Fransa’nın Ruanda soykırımındaki rolü: Arşivleri açma talimatı

Fransa’nın 1994’te Ruanda’daki Tutsi katliamında oynadığı rolü aydınlatmaya çalışan tarihçi François Graner, yıllar süren mücadele sonunda dönemin Cumhurbaşkanı Mitterrand’ın arşivine erişme hakkını kazandı.

1994 yılında Ruanda’daki Tutsi azınlığa karşı hükümet güçleriyle Hutular tarafından düzenlenen soykırımda 800 bin kadar kişi katledilmişti. Soykırımı tetikleyen olay ise, dönemin Hutu halkına mensup Devlet Başkanı Juvénal Habyarimana’nın uçağının halen aydınlatılamayan bir şekilde düşmesi olmuştu.

FRANSA’NIN ROLÜNÜ ARAŞTIRIYORDU

Nisan ayında başlayıp Temmuz ayına kadar süren soykırım, o dönemde ağırlıklı olarak Uganda’da sürgündeki Tutsilerce kurulan Ruanda Yurtsever Cephesi (FPR) askerlerinin Ruanda ordusuna karşı zaferiyle sonlandırılmıştı.

Ancak Belçika ve Fransa başta olmak üzere birçok ülkenin soykırım öncesi ve süresince oynadıkları rol aradan geçen 26 yılda halen tartışılmaya devam ediyor. Fransa’nın özelikle ülkede çoğunluk olan Hutu yönetimine verdiği askeri yardımlar tartışma konusu.

Tutsi soykırımına ilişkin çalışmalarıyla bilinen Fransız akademisyen François Graner de dönemin Cumhurbaşkanı François Mitterrand’ın rolü üzerine çalışıyordu.

2015’TE KARARTILARAK AÇILMIŞTI

Graner, bu amaçla normal şartlarda 2055 yılına kadar 60 yıl açıklanmayacak olan arşivlerde özellikle Mitterrand’ın danışmanlarının aldığı notlar ile dönemin hükümet toplantılarına dair tutanakları incelemek istiyordu.

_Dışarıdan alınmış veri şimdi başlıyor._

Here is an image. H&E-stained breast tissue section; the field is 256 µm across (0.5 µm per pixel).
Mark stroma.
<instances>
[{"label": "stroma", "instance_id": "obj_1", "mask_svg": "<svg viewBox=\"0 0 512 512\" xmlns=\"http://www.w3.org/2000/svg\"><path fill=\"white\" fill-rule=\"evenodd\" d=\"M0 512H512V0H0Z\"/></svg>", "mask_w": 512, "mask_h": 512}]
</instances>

Graner’in Sosyalist Partili (PS) Mitterrand’ın arşivine ulaşmak için yaptığı başvurular 5 yıldır engelleniyordu. 2015’te dönemin PS üyesi Cumhurbaşkanı François Hollande tarafından verilen izinle yapılan araştırmalarda arşivlerin önemli bir kısmının gizlendiği veya karartıldığı ortaya çıkmıştı.

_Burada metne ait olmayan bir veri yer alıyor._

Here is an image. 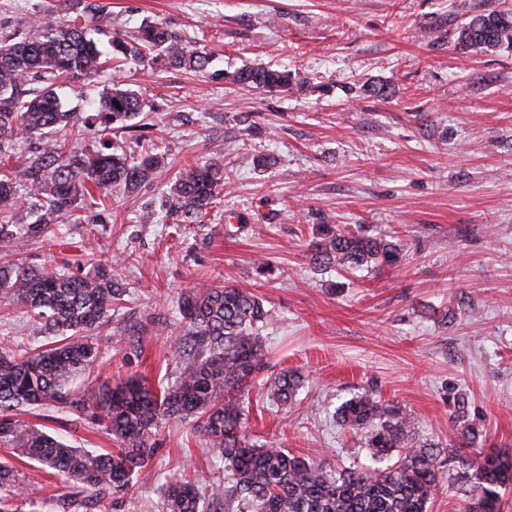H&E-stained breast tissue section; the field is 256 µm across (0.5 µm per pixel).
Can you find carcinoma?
Masks as SVG:
<instances>
[{
	"label": "carcinoma",
	"instance_id": "obj_1",
	"mask_svg": "<svg viewBox=\"0 0 512 512\" xmlns=\"http://www.w3.org/2000/svg\"><path fill=\"white\" fill-rule=\"evenodd\" d=\"M73 6L82 21L60 22L40 11L27 36L0 31V242L6 246L54 235L64 223L80 224L87 199L136 193L169 165L168 151L158 144L129 153L109 138L145 111L142 93L115 80L94 112L83 115L62 110L58 79L130 63L202 73L210 62L206 45L191 44L167 26L146 21L131 35L114 36L105 7L85 0H74ZM92 32L109 37V49H100L89 37ZM505 43L512 46L511 10L475 14L459 26L457 45L463 52ZM224 81L279 93L303 84L295 73L263 66L226 73ZM85 125L98 128V140L69 146ZM20 140L36 146L18 155ZM228 182L221 160L192 166L167 189L169 211L198 219L220 200ZM310 248L319 269L394 268L405 260L394 234L364 225L323 224ZM123 300L115 267L77 276L16 261L0 264V306L21 308L54 337L38 348L0 345V447L57 471L79 493L116 505L155 455L152 430L171 419L194 417V431L224 462L225 475L204 487L183 477L166 482L167 512H207L209 500L235 503L237 512H427L445 478L467 485L459 512H503L512 456L491 448L475 455L461 452L476 447L481 432L460 394L452 396L455 435L448 441V464L456 472L446 477L433 446L417 440L412 414L369 390L345 400L335 416L360 436L370 466L326 471L311 459L255 444L246 431L242 396L263 369L260 329L270 313L261 298L236 286L202 284L182 294L183 332L173 345L180 372L174 384L154 390L132 378L117 379L80 398L70 394L68 386L91 373L100 356L89 336L111 324L112 309ZM300 381L295 372H281L268 380L269 396L284 405ZM46 404L90 413L119 448H72L17 419V413ZM20 496L15 467L0 459V512H19L14 502Z\"/></svg>",
	"mask_w": 512,
	"mask_h": 512
}]
</instances>
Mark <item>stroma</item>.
I'll return each mask as SVG.
<instances>
[{
    "label": "stroma",
    "instance_id": "obj_1",
    "mask_svg": "<svg viewBox=\"0 0 512 512\" xmlns=\"http://www.w3.org/2000/svg\"><path fill=\"white\" fill-rule=\"evenodd\" d=\"M113 31L163 23L204 41L206 72L131 64L63 86L65 109L86 112L121 80L146 94L136 117L162 139L171 165L132 195L113 194L102 224H67L57 238L27 242L25 264L66 274L120 261L126 286L111 324L96 335L100 358L73 385L133 376L156 386L179 367L171 342L182 326L178 298L196 283L232 284L260 297L266 375L301 373L291 403L247 387V430L256 444L315 460L327 470L368 465L358 436L335 408L359 389L406 407L420 440L447 446L448 397L468 395L483 444L512 454V48L461 52L460 24L512 0H99ZM72 18L70 0H0V25L21 34L33 14ZM262 65L299 74L292 93L228 84L224 74ZM384 83L388 97L365 92ZM233 148L225 150L224 135ZM270 155L266 170L256 155ZM220 159L224 196L203 221L173 224L167 183L198 162ZM151 211L155 223H141ZM321 224L395 229L406 252L398 269L346 277L318 271L309 245ZM274 272L257 276L253 263ZM76 447L114 448L87 416L50 404L25 412ZM156 454L120 512H167L166 477L200 482L219 464L191 421L154 429ZM20 512H101L78 498L61 509L63 477L19 459Z\"/></svg>",
    "mask_w": 512,
    "mask_h": 512
}]
</instances>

EN GEÇ 3 AY İÇİNDE İZİN VERME TALİMATI

Fransız araştırmacının yürüttüğü mücadele ise, ülkenin en üst idari yargı organı olan Devlet Konseyi (Danıştay) tarafından alınan kararla başarıya ulaştı. Danıştay kararında, “Graner’in tarihi araştırmalarını beslemek ve kamu yararına bir konuya dair tartışmaları aydınlatmak için arşivleri incelemesi, meşrudur” denildi. Danıştay, arşivleri kontrol eden Kültür Bakanlığı’nın Graner’e en geç 3 ay içinde arşivlere erişimini sağlamasını da kararlaştırdı.